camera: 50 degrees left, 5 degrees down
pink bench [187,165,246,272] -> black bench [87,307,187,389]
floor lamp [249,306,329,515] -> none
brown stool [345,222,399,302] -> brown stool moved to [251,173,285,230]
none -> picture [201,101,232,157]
**********
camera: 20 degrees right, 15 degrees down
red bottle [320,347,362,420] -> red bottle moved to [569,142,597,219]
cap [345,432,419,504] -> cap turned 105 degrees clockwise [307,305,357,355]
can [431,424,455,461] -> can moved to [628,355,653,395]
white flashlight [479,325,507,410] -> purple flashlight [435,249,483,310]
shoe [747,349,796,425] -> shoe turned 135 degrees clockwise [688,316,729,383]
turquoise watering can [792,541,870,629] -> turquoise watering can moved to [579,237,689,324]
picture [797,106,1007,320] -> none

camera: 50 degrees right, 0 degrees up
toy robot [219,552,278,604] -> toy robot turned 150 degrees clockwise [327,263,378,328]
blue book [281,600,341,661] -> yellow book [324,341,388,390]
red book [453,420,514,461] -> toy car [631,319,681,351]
**********
> What the task asks:
Line by line, check the listing above for the string "turned" and say how many lines have it, giving the number alone.

> Output below:
3